Jon Baskin understood the Review's pro-Trump stance as "an expression of the belief that conservative intellectuals can cut a path between the East Coast Straussians' political reticence and the ineffectual tinkering of the think tankers," but was at a loss to explain "how a group so attached to the principles of the Constitution could place its faith in the author of The Art of the Deal." According to senior editor William Voegeli, the reason lies in Kesler's scholarly examination of the origins of American progressivism. In a series of articles and in his book I Am the Change: Barack Obama and the Future of Liberalism, Kesler has argued that Woodrow Wilson and the first generations of American technocrats with PhDs earned at American universities produced the modern American "administrative state." To Kesler and the other Claremonsters, the administrative state has not only produced a series of costly and ineffective social programs, it has eroded democratic norms, substituting the shallow certainties of social science. In Baskin's phrasing, "one of the things that is most disturbing about Trump for liberal and conservative elites (including some East Coast Straussians)—his utter disdain for expertise and convention—is what is most promising about him from the point of view of the Claremonsters." As Voegeli put it, "Our view is that governments derive their just powers from the consent of the governed, whereas progressives are inclined to think that government derives just powers from the expertise of the experts."
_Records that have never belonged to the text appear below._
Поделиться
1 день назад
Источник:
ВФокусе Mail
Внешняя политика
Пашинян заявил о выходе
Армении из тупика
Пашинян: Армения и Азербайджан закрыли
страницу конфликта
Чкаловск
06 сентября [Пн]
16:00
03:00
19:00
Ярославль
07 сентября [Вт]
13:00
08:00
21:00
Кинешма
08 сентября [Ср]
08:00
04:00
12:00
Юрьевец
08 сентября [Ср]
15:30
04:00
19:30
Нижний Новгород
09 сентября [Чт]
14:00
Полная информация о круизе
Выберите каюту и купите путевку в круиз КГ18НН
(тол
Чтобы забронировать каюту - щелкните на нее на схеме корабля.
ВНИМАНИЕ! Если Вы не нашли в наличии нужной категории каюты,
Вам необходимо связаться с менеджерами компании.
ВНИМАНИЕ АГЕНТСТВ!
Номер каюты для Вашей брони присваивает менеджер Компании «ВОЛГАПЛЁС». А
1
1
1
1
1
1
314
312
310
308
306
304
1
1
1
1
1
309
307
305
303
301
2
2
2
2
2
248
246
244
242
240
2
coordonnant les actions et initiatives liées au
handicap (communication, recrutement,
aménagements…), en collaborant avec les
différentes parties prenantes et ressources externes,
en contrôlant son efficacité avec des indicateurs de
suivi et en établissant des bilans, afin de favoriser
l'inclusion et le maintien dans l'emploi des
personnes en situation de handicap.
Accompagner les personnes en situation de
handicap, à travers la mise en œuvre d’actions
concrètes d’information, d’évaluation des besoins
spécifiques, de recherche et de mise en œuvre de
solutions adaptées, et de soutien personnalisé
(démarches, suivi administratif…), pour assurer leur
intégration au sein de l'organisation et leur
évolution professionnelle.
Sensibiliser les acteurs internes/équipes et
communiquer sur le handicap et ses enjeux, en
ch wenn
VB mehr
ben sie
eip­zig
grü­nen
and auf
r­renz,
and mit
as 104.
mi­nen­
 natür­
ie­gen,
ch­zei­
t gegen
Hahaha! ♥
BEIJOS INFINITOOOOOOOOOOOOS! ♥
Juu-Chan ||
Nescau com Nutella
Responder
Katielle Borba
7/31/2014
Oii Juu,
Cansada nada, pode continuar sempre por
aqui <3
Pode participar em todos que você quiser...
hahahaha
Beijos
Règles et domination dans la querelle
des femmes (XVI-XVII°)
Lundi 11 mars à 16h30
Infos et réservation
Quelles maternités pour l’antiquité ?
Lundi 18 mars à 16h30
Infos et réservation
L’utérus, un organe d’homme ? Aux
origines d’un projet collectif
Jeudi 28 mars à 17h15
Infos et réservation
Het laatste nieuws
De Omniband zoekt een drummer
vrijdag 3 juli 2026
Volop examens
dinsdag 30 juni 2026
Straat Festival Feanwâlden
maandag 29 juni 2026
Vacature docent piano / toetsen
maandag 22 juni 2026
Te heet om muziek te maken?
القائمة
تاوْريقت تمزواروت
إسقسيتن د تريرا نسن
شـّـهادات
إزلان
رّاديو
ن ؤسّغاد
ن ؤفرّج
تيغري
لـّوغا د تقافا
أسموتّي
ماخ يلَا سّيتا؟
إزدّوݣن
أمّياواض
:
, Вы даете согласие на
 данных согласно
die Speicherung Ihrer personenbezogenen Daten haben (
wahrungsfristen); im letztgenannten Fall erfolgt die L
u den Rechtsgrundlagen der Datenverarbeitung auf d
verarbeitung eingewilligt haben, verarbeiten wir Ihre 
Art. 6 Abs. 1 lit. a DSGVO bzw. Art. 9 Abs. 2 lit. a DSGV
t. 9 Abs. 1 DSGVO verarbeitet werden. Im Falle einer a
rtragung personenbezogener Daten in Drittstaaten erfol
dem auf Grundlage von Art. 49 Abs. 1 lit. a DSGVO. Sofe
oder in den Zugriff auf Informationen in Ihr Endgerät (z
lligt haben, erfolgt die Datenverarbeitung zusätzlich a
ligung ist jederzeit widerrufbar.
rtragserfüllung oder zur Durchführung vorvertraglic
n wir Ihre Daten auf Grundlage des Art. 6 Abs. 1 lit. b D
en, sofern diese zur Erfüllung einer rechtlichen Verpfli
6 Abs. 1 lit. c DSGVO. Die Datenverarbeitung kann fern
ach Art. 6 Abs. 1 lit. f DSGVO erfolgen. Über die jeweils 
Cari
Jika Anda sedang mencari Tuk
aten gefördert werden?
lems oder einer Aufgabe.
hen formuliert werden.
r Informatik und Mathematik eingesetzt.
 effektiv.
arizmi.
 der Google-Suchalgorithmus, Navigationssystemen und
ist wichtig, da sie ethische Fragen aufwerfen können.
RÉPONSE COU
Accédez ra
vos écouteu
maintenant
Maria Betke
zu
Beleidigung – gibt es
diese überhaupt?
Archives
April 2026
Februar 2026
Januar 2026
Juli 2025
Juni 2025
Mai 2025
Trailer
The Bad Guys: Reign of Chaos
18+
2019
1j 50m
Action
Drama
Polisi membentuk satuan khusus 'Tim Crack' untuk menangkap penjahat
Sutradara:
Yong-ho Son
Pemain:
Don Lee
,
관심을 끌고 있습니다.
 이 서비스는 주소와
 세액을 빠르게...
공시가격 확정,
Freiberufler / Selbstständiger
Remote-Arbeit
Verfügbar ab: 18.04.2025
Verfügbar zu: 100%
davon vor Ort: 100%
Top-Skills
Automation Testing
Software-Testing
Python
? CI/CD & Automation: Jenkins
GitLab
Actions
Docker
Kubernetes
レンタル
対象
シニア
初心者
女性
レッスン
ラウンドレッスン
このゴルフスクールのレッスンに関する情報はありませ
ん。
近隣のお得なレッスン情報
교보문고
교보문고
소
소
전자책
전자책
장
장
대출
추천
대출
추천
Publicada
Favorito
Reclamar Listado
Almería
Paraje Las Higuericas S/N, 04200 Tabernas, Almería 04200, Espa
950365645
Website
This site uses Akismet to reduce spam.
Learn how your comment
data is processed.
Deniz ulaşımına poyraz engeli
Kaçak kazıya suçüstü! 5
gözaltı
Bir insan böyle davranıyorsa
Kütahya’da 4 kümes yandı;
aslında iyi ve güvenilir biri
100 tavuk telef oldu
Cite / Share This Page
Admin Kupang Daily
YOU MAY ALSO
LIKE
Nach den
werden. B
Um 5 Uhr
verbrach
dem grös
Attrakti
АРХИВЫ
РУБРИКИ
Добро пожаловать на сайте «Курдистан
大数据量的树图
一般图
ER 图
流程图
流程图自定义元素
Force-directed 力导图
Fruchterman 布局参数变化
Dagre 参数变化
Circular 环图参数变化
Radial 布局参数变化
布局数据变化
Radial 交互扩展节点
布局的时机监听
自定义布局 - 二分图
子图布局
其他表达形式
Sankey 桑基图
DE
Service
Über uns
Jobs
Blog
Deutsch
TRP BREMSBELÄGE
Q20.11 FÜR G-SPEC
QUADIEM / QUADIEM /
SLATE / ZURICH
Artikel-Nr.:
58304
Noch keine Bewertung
During the George W. Bush administration, the Review "made a conservative case against the war in Iraq."

==Notable articles==
Kesler's "Democracy and the Bush Doctrine" was reprinted in an anthology of conservative writings on the Iraq War, edited by Commentary Managing Editor Gary Rosen. The CRB was party to a high-profile exchange in Commentary between Editor-at-Large Norman Podhoretz and CRB editor Charles R. Kesler and CRB contributors and Claremont Institute senior fellows Mark Helprin and Angelo M. Codevilla over the Bush Administration’s conduct of the Iraq War.

In September 2016, two months before the US 2016 presidential election, the Review published an online-only article entitled "The Flight 93 Election." Written by Michael Anton under a pseudonym, the essay compared the election to choices that faced the passengers on Flight 93, one of the four hijacked planes used in the September 11th attacks. When the article was read by Rush Limbaugh on his radio show, the sudden surge in demand to read it crashed the CRB website. Addressing an audience of Republicans and Never-Trump conservatives, Anton argued that allowing the Democratic candidate Hillary Clinton to become president by abstaining from voting was the equivalent of not charging the cockpit.